(Document text):
Flux.2-Dev and Flux.2-Tiny-Autoencoder latent shape differ
#6
by
yuvrajrathore203
- opened
I am attempting to infer and perform a comparative analysis between the FLUX.2-Tiny-Autoencoder (TAEF) Decoder and the FLUX.2-Dev Encoder. However, the FLUX.2-Dev encoder produces a latent tensor with dimensions [1, 32, 128, 128]. Conversely, the FLUX.2-Tiny-Autoencoder expects an input latent of shape [1, 128, 64, 64]. How to get the FLUX.2-Dev encoded latent to a shape of FLUX.2-Tiny-Autoencoder encoders shape?
To make the FAL Flux2TinyAutoEncoder output shapes match the FLUX.2 DEV VAE, I think you need to pixel_shuffle after encoding and pixel_unshuffle before decoding. In my FLUX.2 AE comparisons, I used the following wrapper code:
from flux2_tiny_autoencoder import Flux2TinyAutoEncoder
class DotDict(dict):
__getattr__ = dict.__getitem__
__setattr__ = dict.__setitem__
class FALTinyFLUX2AEWrapper(nn.Module):
def __init__(self):
super().__init__()

(Recorded data):
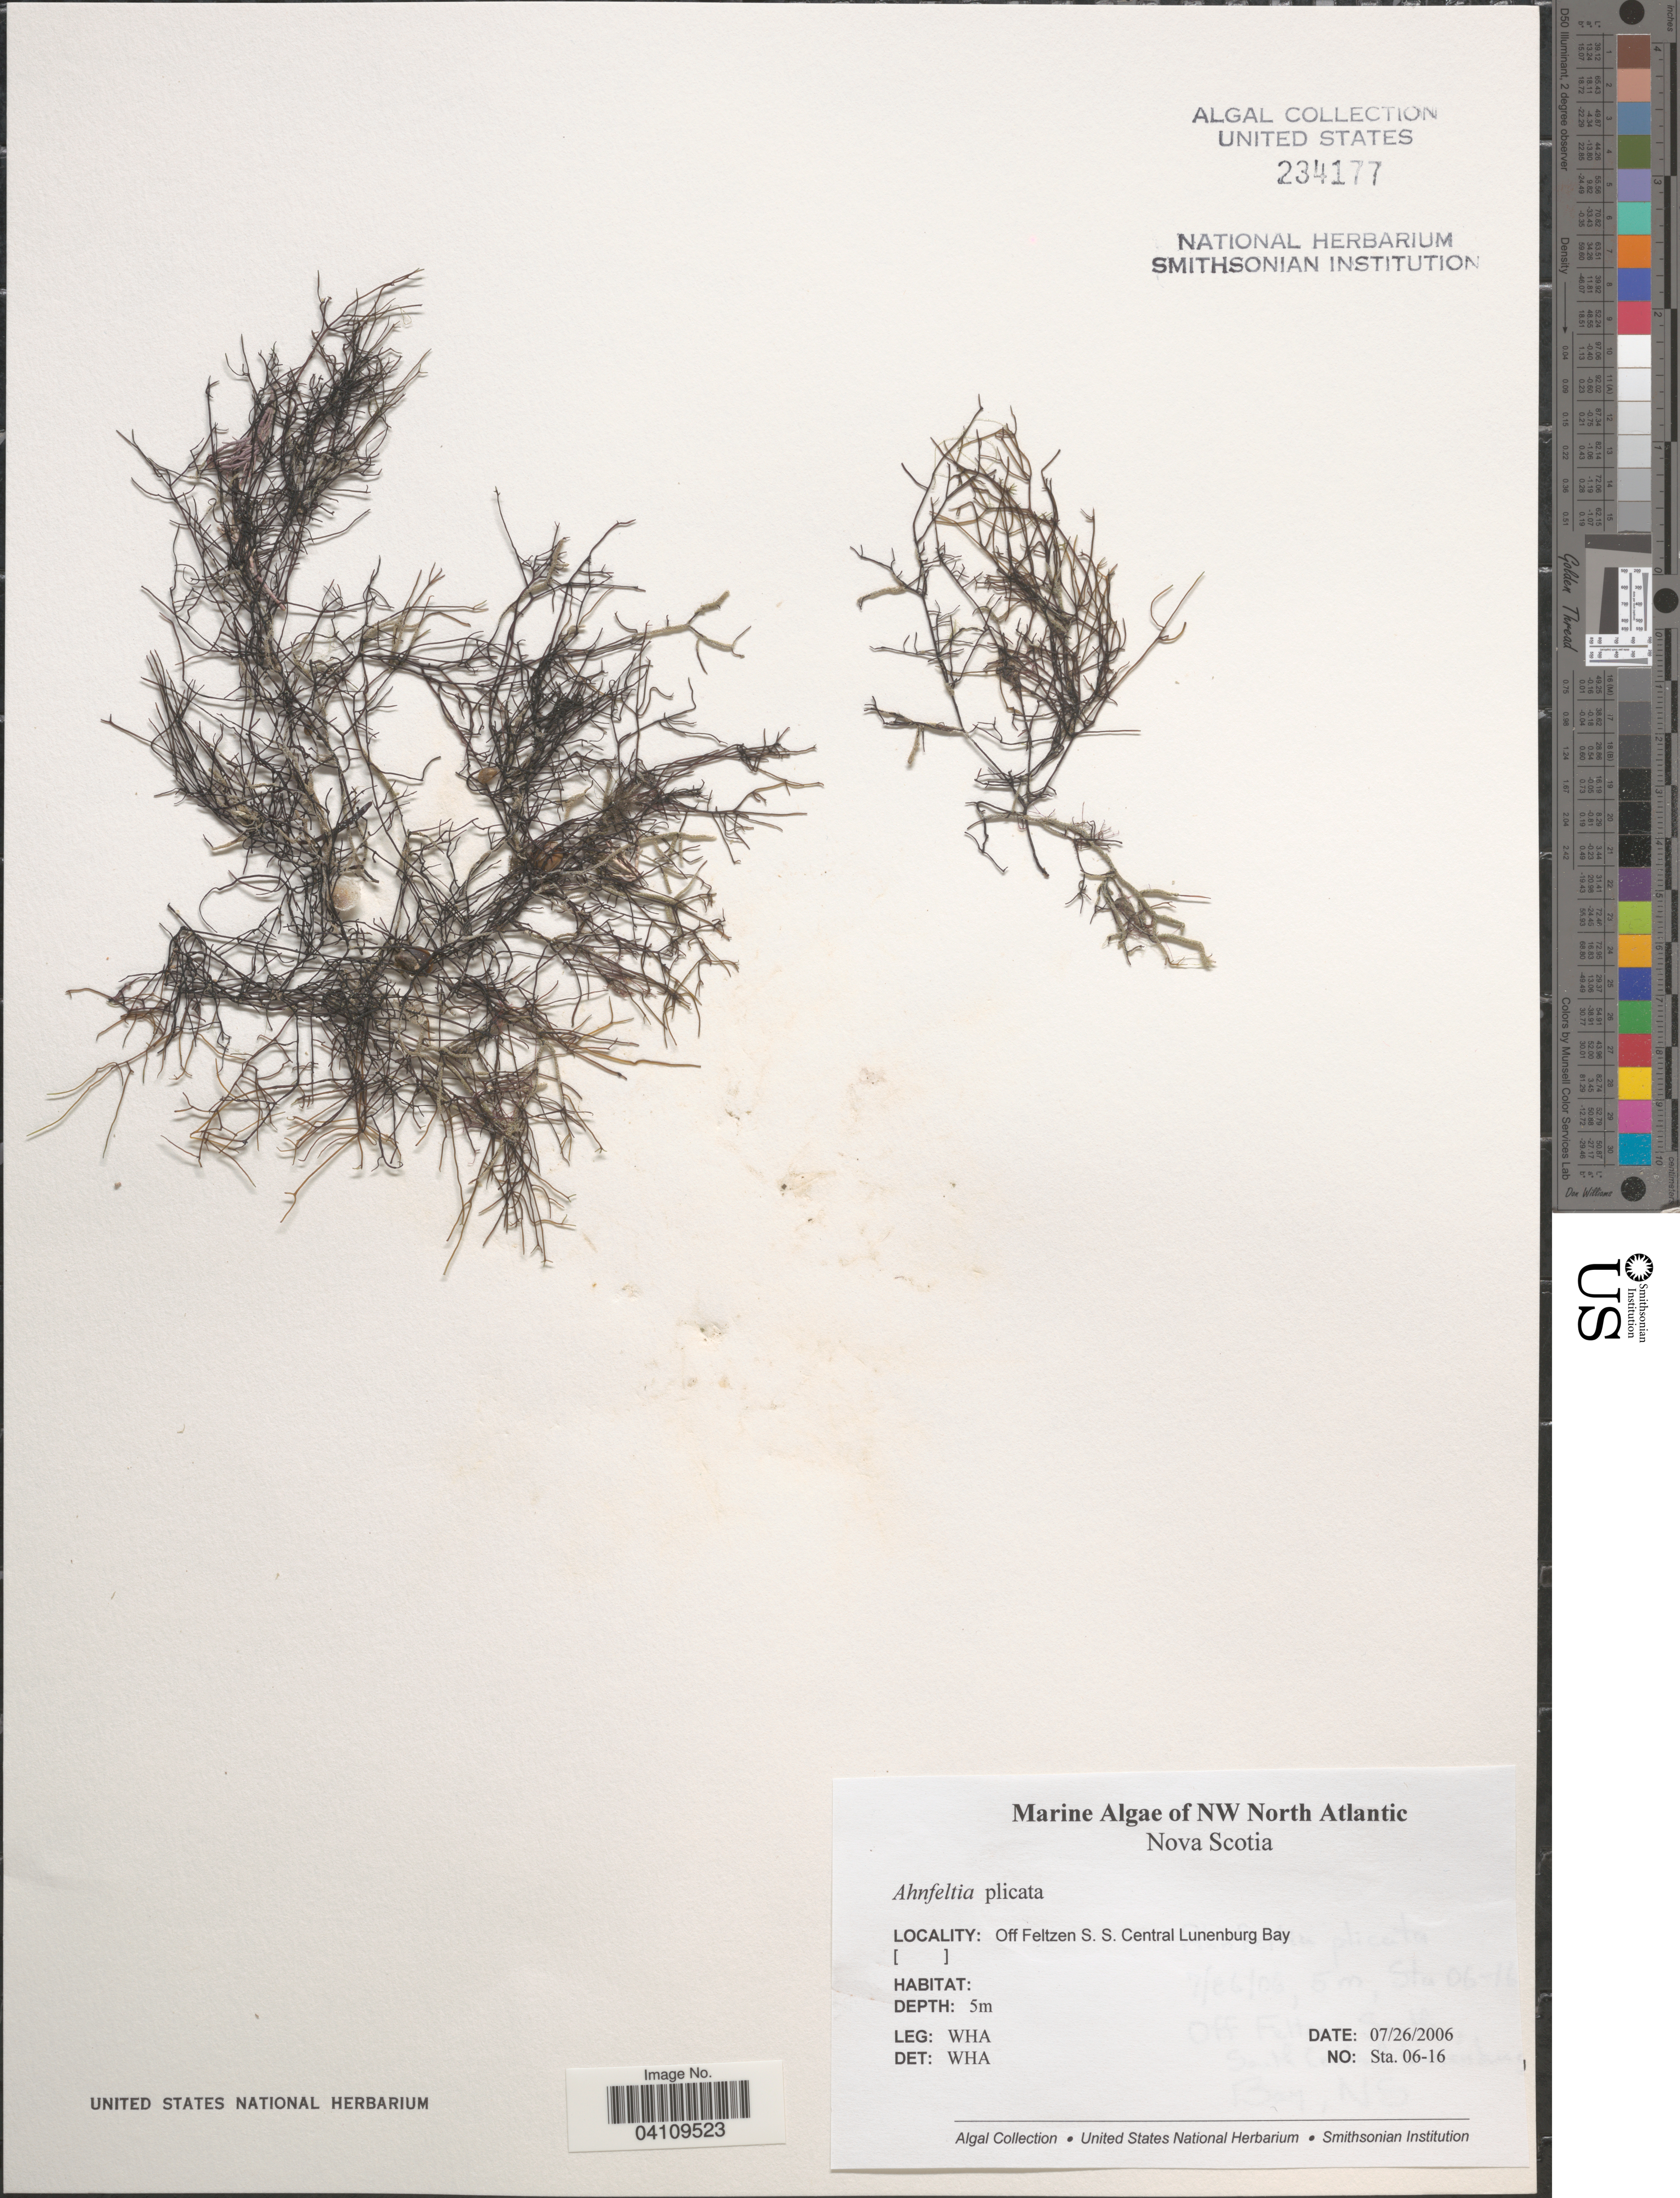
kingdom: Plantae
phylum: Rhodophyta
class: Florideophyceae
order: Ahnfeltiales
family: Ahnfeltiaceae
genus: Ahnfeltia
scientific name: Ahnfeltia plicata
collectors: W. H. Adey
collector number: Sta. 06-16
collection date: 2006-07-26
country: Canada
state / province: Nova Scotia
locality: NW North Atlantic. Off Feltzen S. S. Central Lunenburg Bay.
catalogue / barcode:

(Set tasks):
#1 In the forum thread on FLUX.2 latent shapes, what latent tensor dimensions does the FLUX.2-Dev encoder produce?
#2 According to the forum thread on FLUX.2 latent shapes, why should pixel_shuffle be applied after encoding and pixel_unshuffle before decoding?
#3 In the wrapper code of the forum thread on FLUX.2 latent shapes, list every distinct double-underscore name.

(Solutions per task):
#1 [1, 32, 128, 128]

#2 These steps make the FAL Flux2TinyAutoEncoder output shapes match those of the FLUX.2 DEV VAE.

#3 __getattr__, __getitem__, __setattr__, __setitem__, __init__